When implementing these techniques, the repository recommends enabling strict error handling. As noted at line 130 of README.md, always include:

set -euo pipefail

This ensures your scripts exit immediately on errors, treat unset variables as errors, and catch failures in pipeline components.

Summary

  • Process substitution (<(command) and >(command)) creates temporary anonymous file descriptors perfect for single-use comparisons and feeding data to filename-based tools.
  • Named pipes (mkfifo) provide persistent filesystem entries that support multiple concurrent producers and consumers for complex decoupled workflows.
  • Use process substitution when you need inline, temporary file views without cleanup overhead.
  • Use FIFOs when you require inter-process communication across different shells or need multiple readers accessing the same stream.
  • Always enable set -euo pipefail for robust pipeline error handling, as documented in the jlevy/the-art-of-command-line repository.

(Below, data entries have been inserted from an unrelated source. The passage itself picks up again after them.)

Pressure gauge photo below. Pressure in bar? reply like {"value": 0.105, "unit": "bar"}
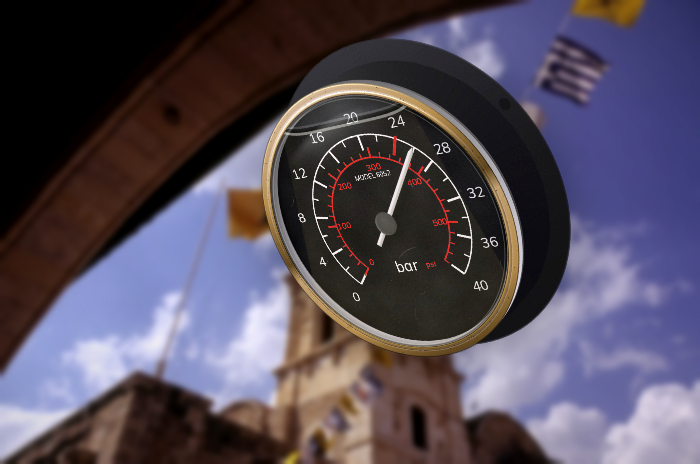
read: {"value": 26, "unit": "bar"}
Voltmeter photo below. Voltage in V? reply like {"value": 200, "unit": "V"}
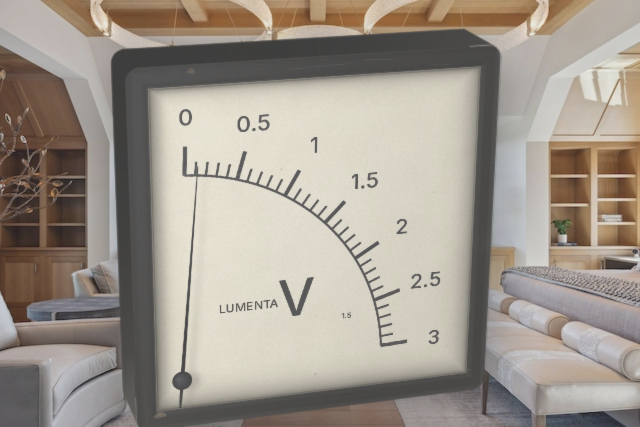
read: {"value": 0.1, "unit": "V"}
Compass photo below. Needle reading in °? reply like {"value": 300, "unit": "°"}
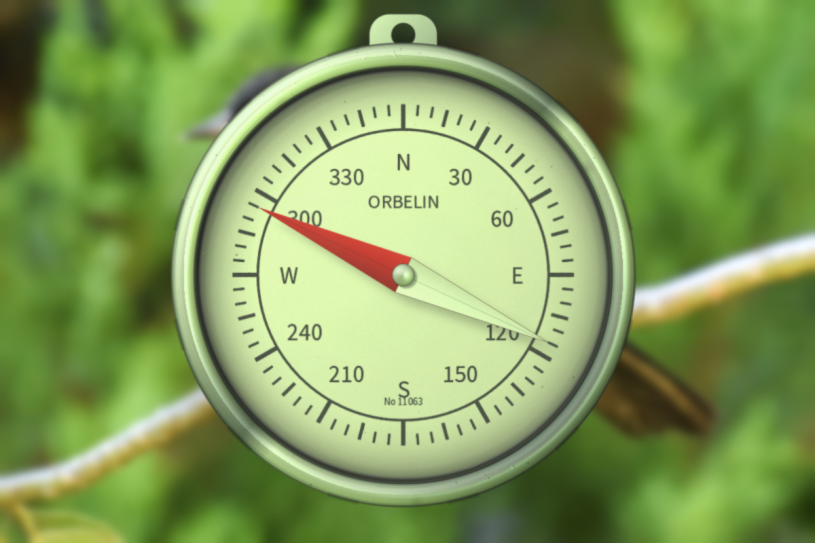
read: {"value": 295, "unit": "°"}
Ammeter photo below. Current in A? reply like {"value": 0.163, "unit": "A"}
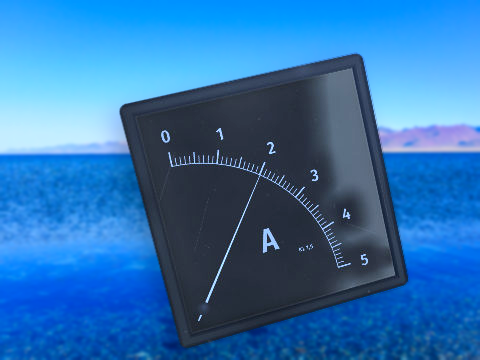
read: {"value": 2, "unit": "A"}
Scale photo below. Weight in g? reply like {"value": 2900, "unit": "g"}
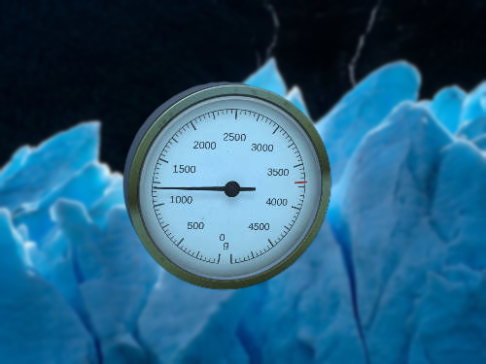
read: {"value": 1200, "unit": "g"}
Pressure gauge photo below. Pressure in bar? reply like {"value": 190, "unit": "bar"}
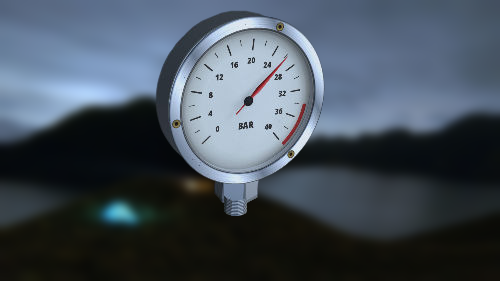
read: {"value": 26, "unit": "bar"}
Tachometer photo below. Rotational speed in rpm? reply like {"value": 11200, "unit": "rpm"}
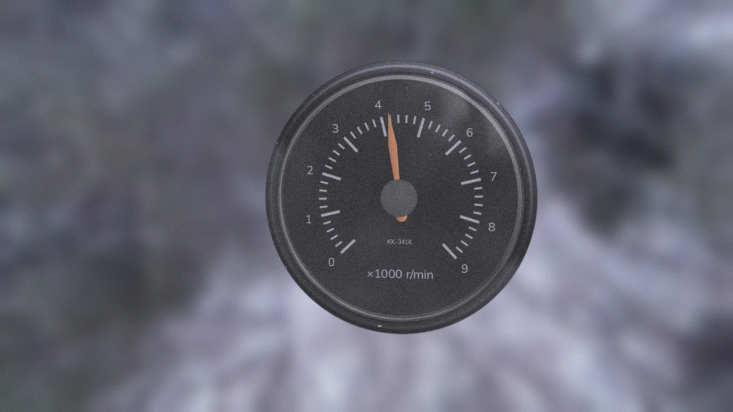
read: {"value": 4200, "unit": "rpm"}
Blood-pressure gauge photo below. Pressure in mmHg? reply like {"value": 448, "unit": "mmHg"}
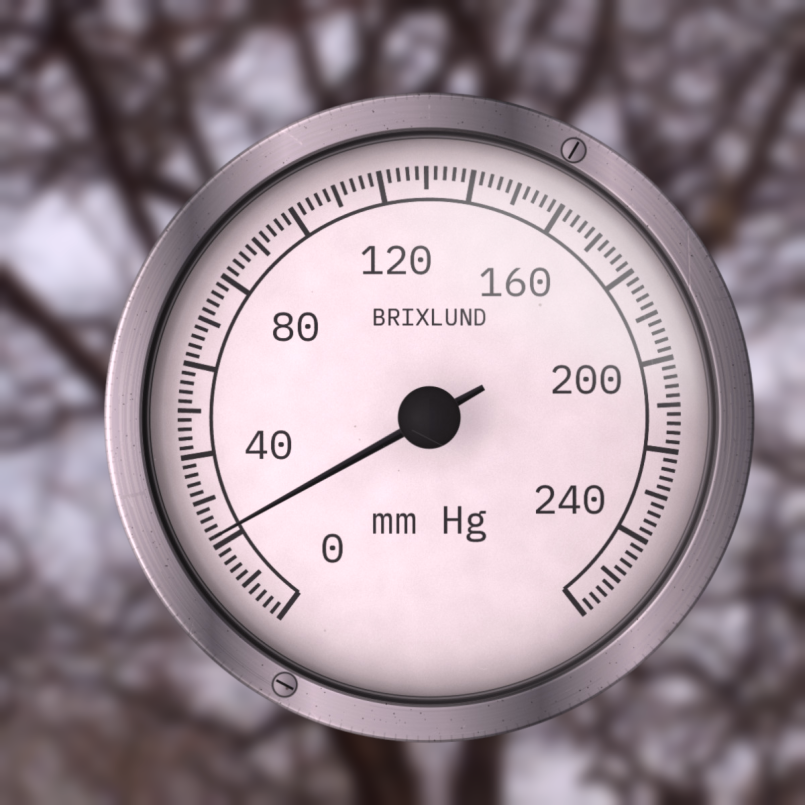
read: {"value": 22, "unit": "mmHg"}
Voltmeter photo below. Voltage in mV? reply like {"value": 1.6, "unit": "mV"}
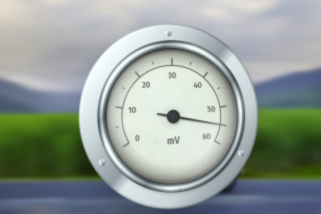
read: {"value": 55, "unit": "mV"}
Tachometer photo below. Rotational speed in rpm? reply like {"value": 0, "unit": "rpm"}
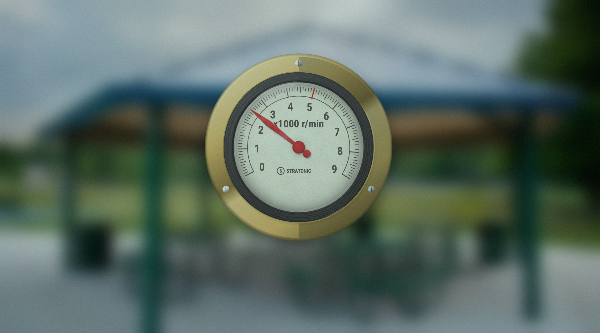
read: {"value": 2500, "unit": "rpm"}
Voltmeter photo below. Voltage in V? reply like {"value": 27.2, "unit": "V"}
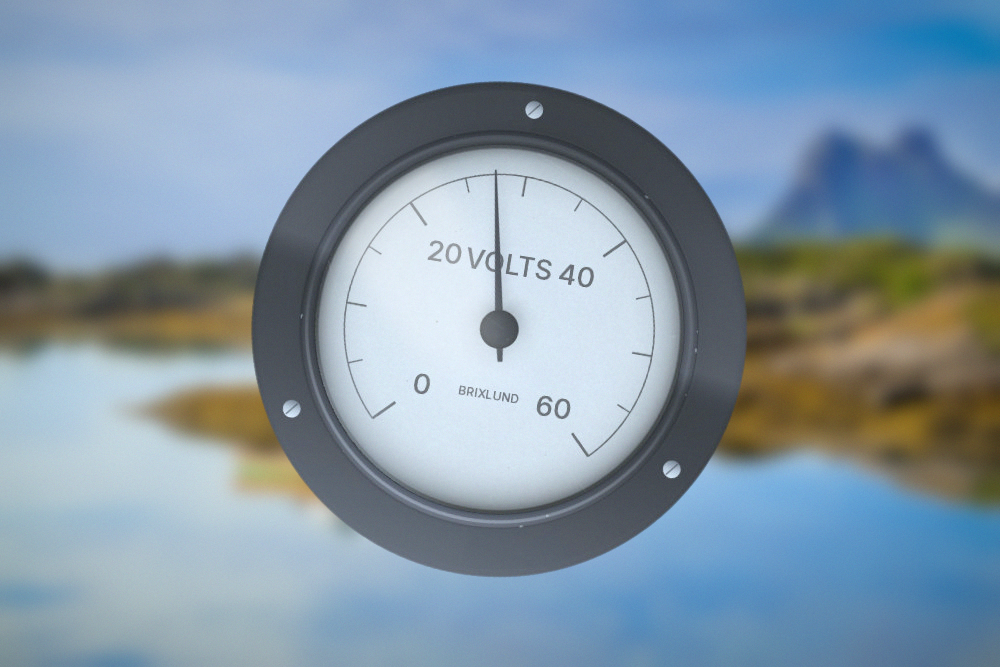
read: {"value": 27.5, "unit": "V"}
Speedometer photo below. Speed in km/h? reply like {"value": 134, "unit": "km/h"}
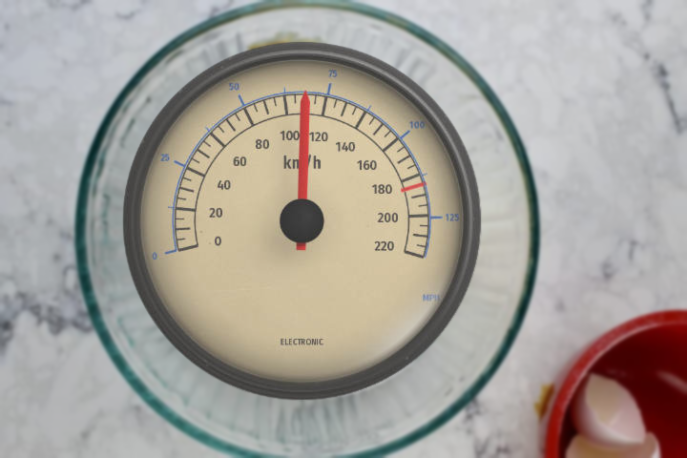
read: {"value": 110, "unit": "km/h"}
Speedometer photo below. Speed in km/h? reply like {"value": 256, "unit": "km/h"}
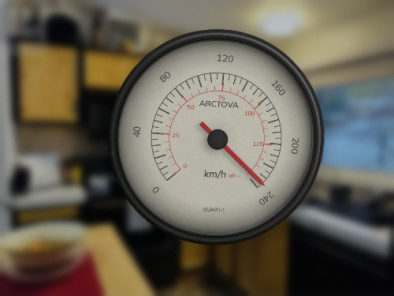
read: {"value": 235, "unit": "km/h"}
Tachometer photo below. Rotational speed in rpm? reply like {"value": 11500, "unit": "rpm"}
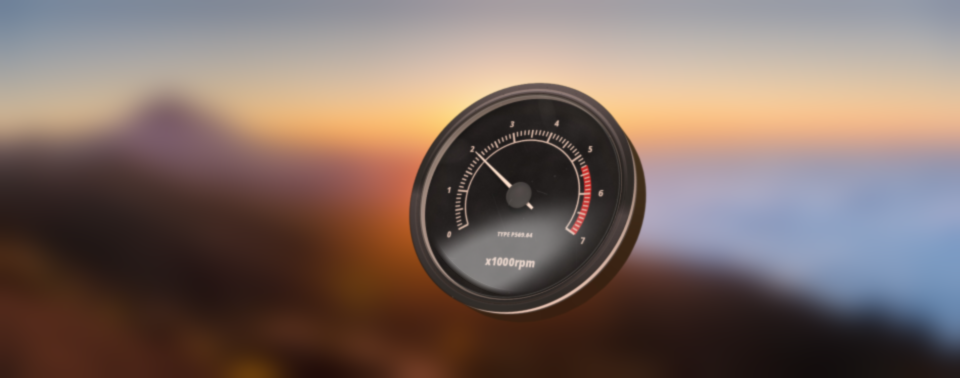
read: {"value": 2000, "unit": "rpm"}
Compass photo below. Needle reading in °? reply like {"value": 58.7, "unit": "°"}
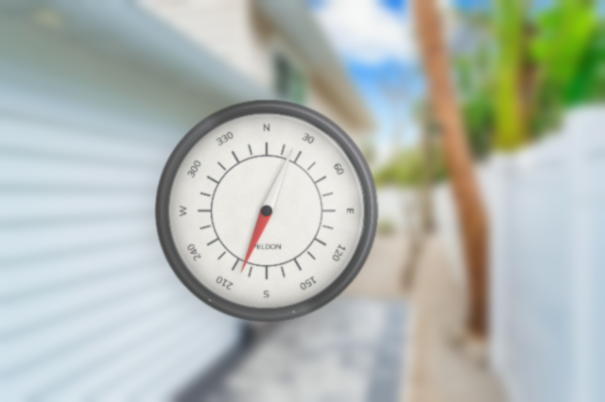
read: {"value": 202.5, "unit": "°"}
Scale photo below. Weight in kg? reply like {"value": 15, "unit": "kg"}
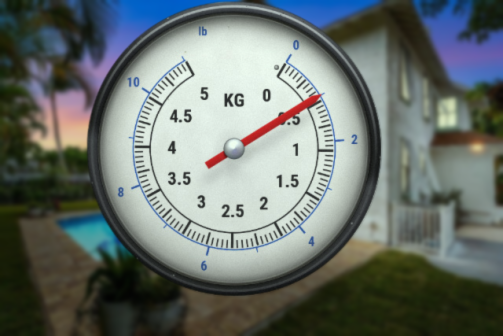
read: {"value": 0.45, "unit": "kg"}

Frequently Asked Questions

What is the difference between process substitution and a named pipe in Bash?

Process substitution creates a temporary anonymous file descriptor (typically under /dev/fd/) that exists only for the duration of a single command, while a named pipe is a persistent filesystem entry created with mkfifo that remains available until explicitly deleted. Process substitution works best for one-off operations with single consumers, whereas named pipes support multiple concurrent readers and writers across different processes and shell sessions.

How do I use process substitution with commands that only accept filenames?

Wrap your command output using the <(…) syntax where you would normally provide a filename. For example, diff file1 <(command) treats the output of command as the second file for comparison. Bash automatically manages the underlying file descriptor at paths like /dev/fd/63, making the stream appear as a regular file to the consuming application.

Can multiple processes read from the same process substitution?

No. Process substitution creates a single-use file descriptor that can only support one consumer. If you need multiple processes to read the same data stream simultaneously, create a named pipe using mkfifo, which allows any number of readers to open the FIFO and consume the data concurrently.

When should I use >(command) instead of <(command)?

Use >(command) when you need to write data to a command that expects a filename for output rather than reading from stdin. This is the write-only counterpart to input process substitution, useful when a program requires an output file argument but you want to process or filter that data immediately through another command in your pipeline.